The theme of collective injury is also salient to discussions of more recent forms of violence associated with terrorist groups, particularly those movements that seem to be morally organized by a religious ethos. Scholars have shown that the moral justifications employed by such movements draw upon earlier forms of cultural nationalism that challenged foreign occupation and imperialism, as well as “heretical” regimes and moral “waywardness.” Many current-day militant movements draw their moral authority from religious reform movements from the colonial era that placed an emphasis on the correct observance of religious rituals. The Taliban, for example, trace their genealogy to the Deoband movement in late-colonial-era India, which initiated and institutionalized the madrassa-based study of Islamic law and the upholding of Muslim ritual practices (dress, morality, and regular prayer) as a means to achieve a virtuous way of life.

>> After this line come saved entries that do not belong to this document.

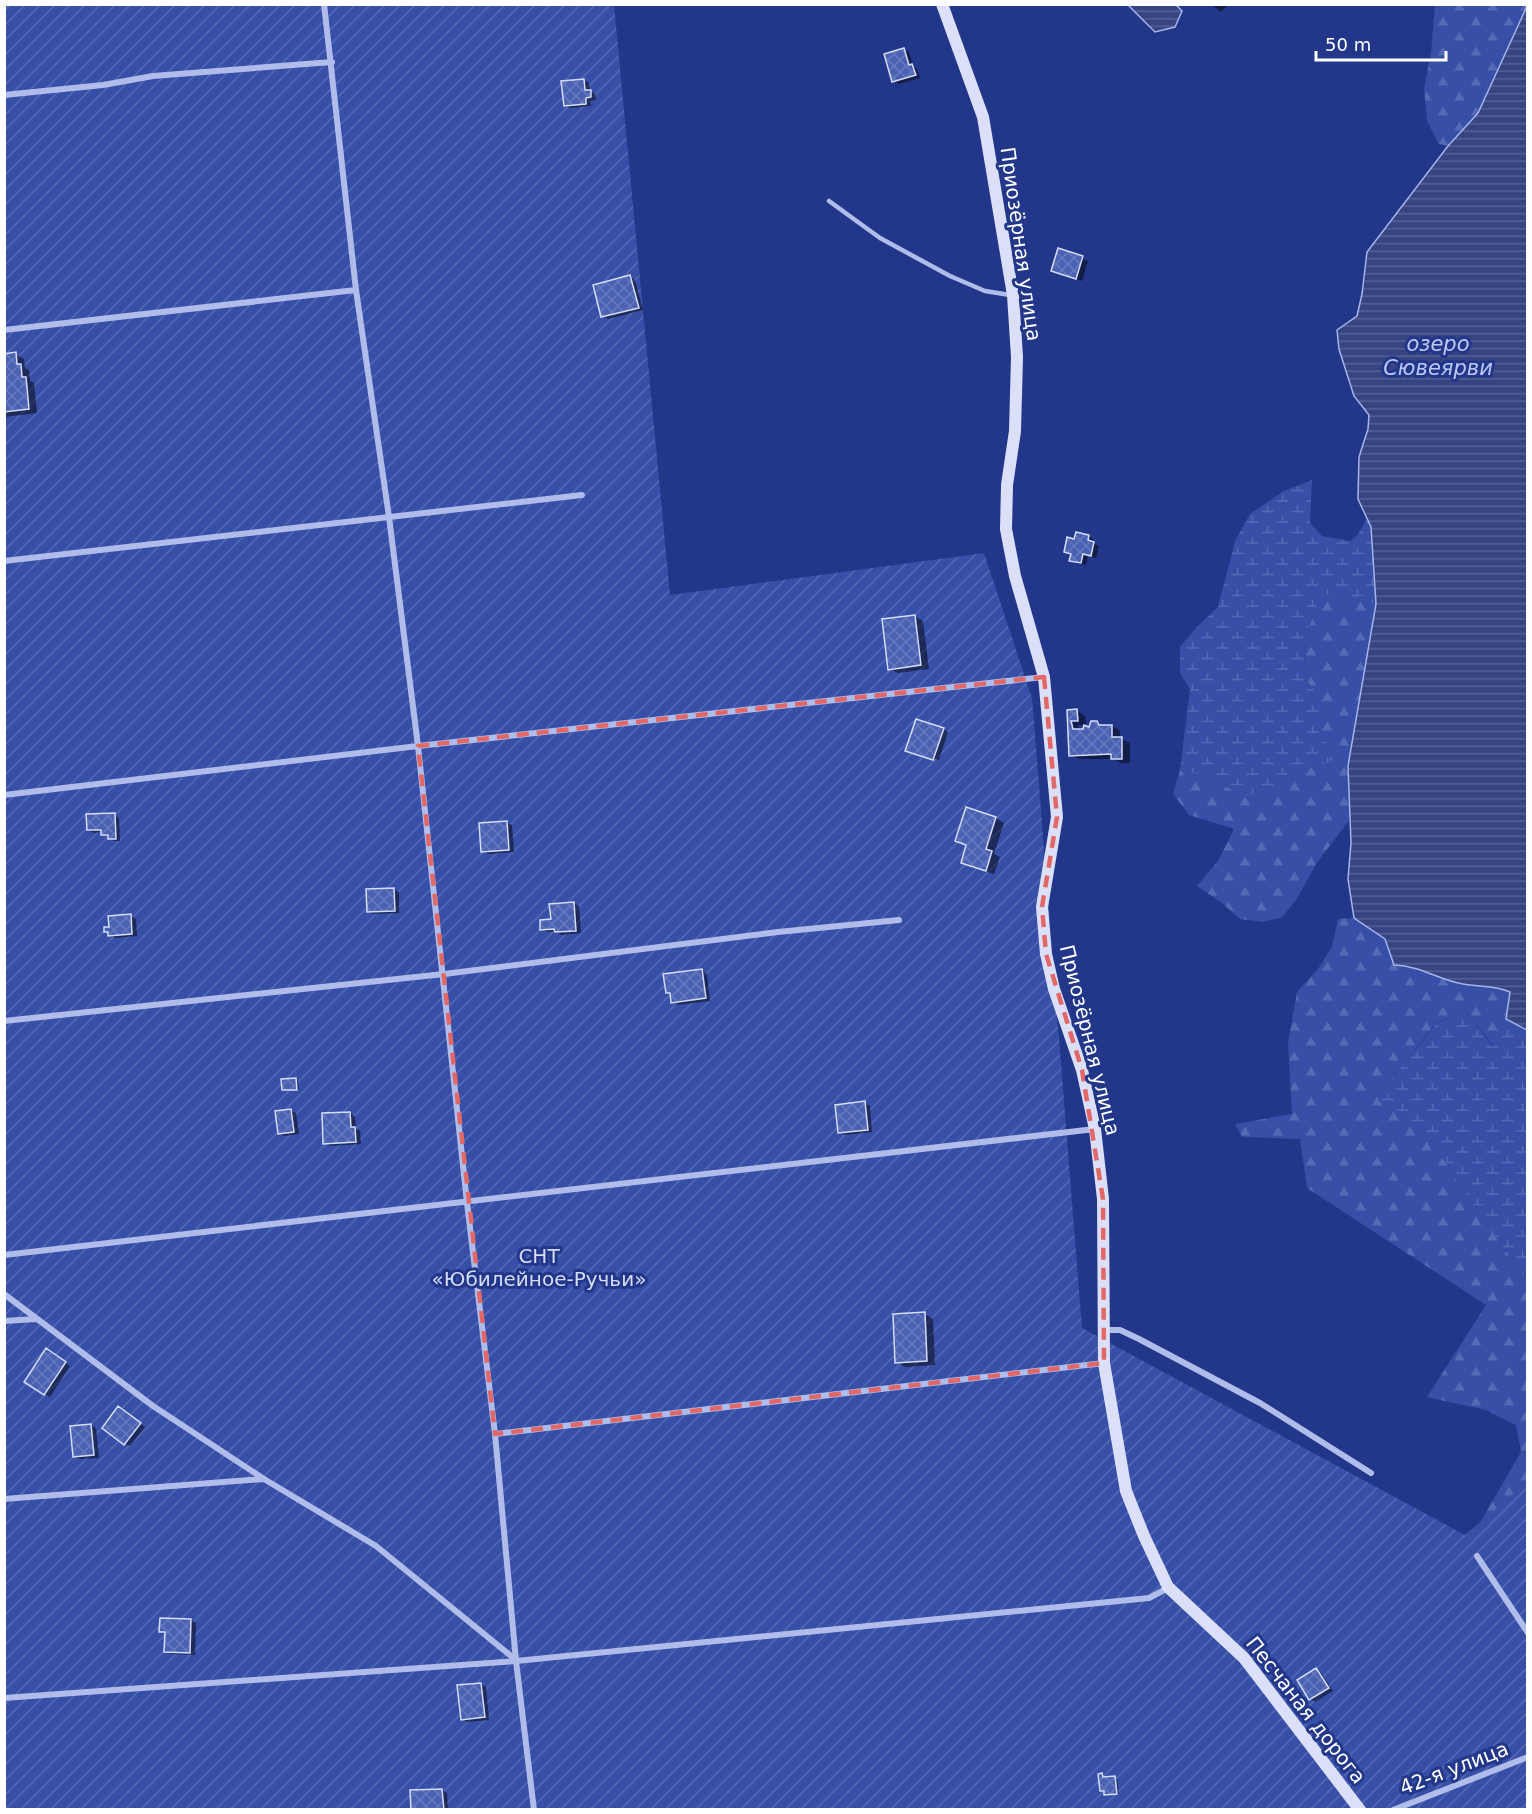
<svg xmlns="http://www.w3.org/2000/svg" width="1532" height="1814" viewBox="0 0 1532 1814" font-family="'DejaVu Sans',sans-serif">
<style>
.forest{fill:url(#forest-firs)}
.wetland{fill:url(#wetland-marsh)}
.garden{fill:url(#garden-furrows)}
.water{fill:url(#water-rules);stroke:#a4b4eb;stroke-width:1.5}
.shadow{fill:#0007}
.building{fill:url(#building-cross-hatch);stroke:#d4dcf8;stroke-width:1.5}
.lines{fill:none;stroke-linecap:round;stroke-linejoin:round}
.lane{stroke:#b0bcea;stroke-width:4.5}
.street{stroke:#b0bcea;stroke-width:6}
.secondary{stroke:#dbe0f8;stroke-width:12}
.marked{fill:none;stroke:#e26868;stroke-width:4.5;stroke-dasharray:12 8;stroke-linejoin:round}
.labels{text-anchor:middle;dominant-baseline:central;stroke-width:6;stroke-linejoin:round;paint-order:stroke}
.street-label{font-size:20px;fill:#fff;stroke:#23378a}
.park-label{font-size:20px;fill:#d4dcf8;stroke:#23378a}
.water-label{font-size:21px;font-style:italic;fill:#bcc7f1;stroke:#23378a}
</style>
<defs>
<pattern id="forest-firs" width="22" height="20" patternUnits="userSpaceOnUse" patternTransform="scale(1.5)"><rect width="22" height="20" fill="#374fa7"/><path d="M5 1l3.5 6h-7zM16 11l3.5 6h-7z" fill="#5569b4"/></pattern>
<pattern id="wetland-marsh" width="20" height="14" patternUnits="userSpaceOnUse" patternTransform="scale(1.5)"><rect width="20" height="14" fill="#374fa7"/><path d="M1 5h8M5 5V1M11 12h8M15 12V8" fill="none" stroke="#5569b4"/></pattern>
<pattern id="garden-furrows" width="10" height="10" patternUnits="userSpaceOnUse" patternTransform="scale(1.5)"><rect width="10" height="10" fill="#374fa7"/><path d="M-1 1l2-2M0 10L10 0M9 11l2-2" fill="none" stroke="#5569b4"/></pattern>
<pattern id="water-rules" width="6" height="5" patternUnits="userSpaceOnUse" patternTransform="scale(1.5)"><rect width="6" height="5" fill="#364582"/><path d="M0 2.5h6" fill="none" stroke="#546195"/></pattern>
<pattern id="building-cross-hatch" width="8" height="8" patternUnits="userSpaceOnUse" patternTransform="scale(1.5)"><rect width="8" height="8" fill="#4b61b2"/><path d="M0 0l8 8M0 8l8-8" fill="none" stroke="#6679be"/></pattern>
</defs>
<rect width="100%" height="100%" fill="#23378a"/>
<!-- forest -->
<path class="forest" d="M1435,5H1527L1478,113L1448,146L1439,144L1427,121L1424,89L1431,53Z
M1321,593L1376,604L1348,766L1350,819L1316,864L1296,900L1282,917L1263,922L1240,919L1223,904L1197,886L1218,861L1234,829L1189,815L1173,794L1180,770L1208,777L1242,795L1331,751L1316,726L1321,700L1304,677L1305,639Z
M1354,918L1386,939L1394,965C1422,966 1439,980 1463,984C1479,987 1495,985 1510,992L1506,1019L1494,1047L1463,1008L1460,1012L1434,1025L1397,1072L1379,1098L1429,1137L1468,1197L1527,1280V1509L1468,1543L1521,1452L1516,1425L1486,1410L1427,1397L1486,1305L1307,1188L1300,1139L1242,1137L1235,1124L1292,1114L1288,1043L1297,992L1318,969L1332,947L1338,919Z"/>
<!-- wetland -->
<path class="wetland" d="M1312,480L1310,523L1322,536L1350,541L1357,536L1367,518L1371,527L1376,604L1321,593L1305,639L1304,677L1321,700L1334,701L1316,726L1331,751L1329,762L1287,774L1274,793L1242,795L1208,777L1180,770L1190,689L1180,673V647L1197,627L1218,607L1235,541L1250,514L1284,491Z
M1463,1008L1493,1047L1506,1019L1527,1030V1280L1468,1197L1429,1137L1378,1099L1397,1072L1435,1025L1460,1012Z"/>
<!-- garden -->
<path class="garden" d="M5,5H614L670,595L984,553L1032,698L1082,1328L1465,1535L1527,1483V1809L5,1810Z"/>
<!-- water -->
<path class="water" d="M1128,5H1176L1182,11L1175,27L1155,32Z
M1527,6L1528,1030H1527L1506,1019L1510,992C1495,985 1479,987 1463,984C1438,980 1422,966 1394,965L1385,939L1354,918L1348,879L1351,843L1348,766L1376,604L1371,527L1358,499L1359,457L1368,429L1369,415L1354,396L1339,349L1337,330L1357,316L1362,294L1367,252L1448,146L1478,113Z"/>
<!-- shadow -->
<path class="shadow" d="M1211,4H1229L1221,12Z
M903,49L909,52L913,66L917,69L920,78L899,84L894,81Z
M584,80L589,83L590,91L595,94L596,100L590,101L591,106L570,108L565,105Z
M1059,250L1088,261L1082,281L1053,270Z
M630,277L635,280L643,310L608,319L602,316Z
M15,354L24,359L25,368L29,370L30,381L34,383L37,413L4,417V355Z
M1088,536L1093,539V543L1099,546L1096,558L1088,556L1086,565L1076,563L1071,560L1072,555L1065,551L1075,541Z
M914,616L923,621L929,669L898,673L890,669Z
M1069,711H1077L1085,716L1086,725H1078L1080,730L1090,729L1096,723L1103,727L1112,726L1120,731V738L1130,743V763H1121L1113,759H1079L1070,755Z
M943,729L948,732L939,760L911,752Z
M967,809L996,818L1004,823L994,854L1000,857L994,874L971,867L962,862L967,846L957,841Z
M114,815L119,818L120,841H114L103,834L102,832L94,833L88,830Z
M506,822L512,825L514,852L488,854L483,851Z
M393,889L399,892V913L373,914L368,911Z
M573,903L579,906L581,933L561,935L556,931L547,932L542,929Z
M131,916L136,919L137,936L115,938L110,935Z
M702,971L707,974L710,1001L678,1005L673,1002L672,995L667,992Z
M296,1080L298,1081L299,1090L283,1089Z
M864,1103L870,1106L872,1132L845,1135L839,1132Z
M290,1110L296,1113L299,1134L284,1136L279,1133Z
M350,1113L355,1117L356,1129L360,1131L361,1144L330,1146L325,1143Z
M925,1314L933,1319L935,1365L905,1367L896,1362Z
M46,1350L70,1366L50,1397L26,1381Z
M124,1411L145,1427L130,1446L125,1444Z
M91,1425L96,1428L99,1458L80,1459L74,1456Z
M161,1619L191,1620L196,1623L195,1655L171,1654L166,1651V1634L161,1631Z
M1316,1670L1321,1673L1333,1691L1315,1702L1310,1699Z
M480,1684L486,1687L489,1720L467,1722L462,1719Z
M1102,1775L1105,1778L1117,1779L1119,1794L1107,1795L1101,1790Z
M442,1790L447,1793L448,1810H412Z"/>
<!-- building -->
<path class="building" d="M904,48L909,65L912,64L916,75L892,82L884,54Z
M584,79L585,90H591V97L586,98V104L564,106L561,81Z
M1058,248L1083,256L1076,279L1051,271Z
M630,275L639,308L601,317L593,285Z
M16,352L17,364H21L22,377H26L29,409L4,412V354Z
M1076,532L1089,535L1088,540L1094,542L1091,556L1083,554L1081,563L1069,561L1071,554L1064,552L1067,537L1074,539Z
M915,615L921,665L888,670L882,619Z
M1077,709L1078,721H1071L1073,729H1083L1084,725L1089,727L1091,721H1097L1099,725H1112V737H1122V759H1111V754L1069,756L1067,710Z
M916,719L944,728L933,760L905,751Z
M966,807L996,817L986,849L992,851L986,871L961,863L966,845L955,841Z
M115,813L116,839H108V835H101V830H87L86,814Z
M507,821L509,850L481,852L479,823Z
M394,888L395,911L367,912L366,889Z
M574,902L576,931L555,932L554,929L540,930V920L551,919L549,904Z
M131,914L132,934L108,936V932H104V927H109L108,916Z
M702,969L706,998L671,1003L670,993H666L663,974Z
M296,1078L297,1090H282L281,1079Z
M865,1101L868,1130L838,1133L835,1105Z
M291,1109L294,1132L278,1134L275,1111Z
M350,1112L351,1127H355L356,1142L323,1144L322,1113Z
M925,1312L927,1361L895,1363L893,1314Z
M46,1348L66,1362L44,1395L24,1382Z
M118,1406L141,1423L124,1445L102,1428Z
M91,1424L94,1455L73,1457L70,1426Z
M160,1618L191,1619L190,1653L164,1652L165,1632H159Z
M1316,1668L1329,1688L1309,1700L1297,1680Z
M481,1683L485,1717L461,1720L457,1685Z
M1102,1773L1103,1777L1115,1776L1117,1794L1104,1795V1791H1100L1098,1774Z
M442,1789L444,1810H411L410,1790Z"/>
<g class="lines">
<!-- lane -->
<path class="lane" d="M829,201L880,238L950,276L985,291L1010,295"/>
<!-- street -->
<path class="street" d="M324,4L356,290L389,517L418,746L467,1203L495,1434L516,1661L534,1810
M4,95L103,85L153,76L332,62
M4,330L356,290
M4,561L582,495
M4,795L418,746L1044,677
M4,1021L444,974L778,932L899,920
M4,1255L1095,1129
M4,1294L153,1406L264,1479L376,1546L516,1660
M4,1321L36,1319
M1104,1330H1120L1139,1339L1260,1403L1371,1473
M495,1434L1104,1363
M4,1499L264,1479
M1477,1556L1528,1633
M4,1698L516,1661L1149,1598L1168,1588
M1393,1810L1528,1757"/>
<!-- secondary -->
<path class="secondary" d="M942,4L983,117L1013,295L1017,357L1015,431L1007,485L1006,529L1015,576L1044,677L1057,817L1042,907L1046,954L1054,989L1082,1070L1095,1129L1103,1199L1104,1363L1126,1491L1144,1536L1168,1587L1244,1658L1360,1810"/>
</g>
<!-- marked area -->
<path class="marked" d="M1044,677L1057,817L1042,907L1046,954L1082,1070L1103,1199L1104,1363L495,1434L418,746Z"/>
<g class="labels">
<!-- street labels -->
<g class="street-label">
<text transform="translate(1021 244) rotate(82)">Приозёрная улица</text>
<text transform="translate(1090 1040) rotate(76)">Приозёрная улица</text>
<text transform="translate(1306 1710) rotate(52)">Песчаная дорога</text>
<text transform="translate(1454 1768) rotate(-21)">42-я улица</text>
</g>
<!-- park labels -->
<g class="park-label">
<text x="539" y="1256">СНТ<tspan x="539" dy="23">«Юбилейное-Ручьи»</tspan></text>
</g>
<!-- water labels -->
<g class="water-label">
<text x="1438" y="344">озеро<tspan x="1438" dy="24">Сювеярви</tspan></text>
</g>
</g>
<!-- border -->
<rect width="1532" height="1814" fill="none" stroke="#ffffff" stroke-width="12"/>
<!-- scale -->
<path d="M1316 51v9h130v-9" fill="none" stroke="#ffffff" stroke-width="3"/>
<text x="1325" y="51" font-size="18" fill="#ffffff" stroke="#23378a" stroke-width="4.5" paint-order="stroke">50 m</text>
</svg>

Tellingly, the focus of such religious reform movements was transformed during the Cold War period when “insurgents” were recruited, trained, and armed by alliances of Western states and their clients to fight “communism.” Militant and globally dispersed movements that turn noncombatants into targets of political violence are the products of proxy wars that were waged between the superpowers in Asia, Africa, and Latin America.
In summary, the study of culture and ideology has transformed the meanings of violence by shifting away from an emphasis on interstate war and physical harm to an exploration of the more insidious ways in which highly regulated forms of violence and coercion—presented as socially productive methods of reform and development—are sanctioned by the state in order to govern the actions of individuals. Examinations of the formation of discourses, as loci in which social power is exercised through claims to disciplinary knowledge and truth, reveal how epistemic forms of violence reduce the complexity of social identity and, in the colonial sphere, artificially classify non-Western societies as premodern. Ironically, the history of nationalist and political movements from the end of European colonial rule through the Cold War and afterward is marked by forms of communal and ethnic conflict that reinforce the social and political salience of tradition. Terrorism—and the predominantly Orientalist public debate surrounding it—is a contemporary example of the ways in which religion and politics can come to be mutually dependent and, moreover, of how many of the most dynamic cultural and logistical strategies that organize violence rest outside the domain of the state.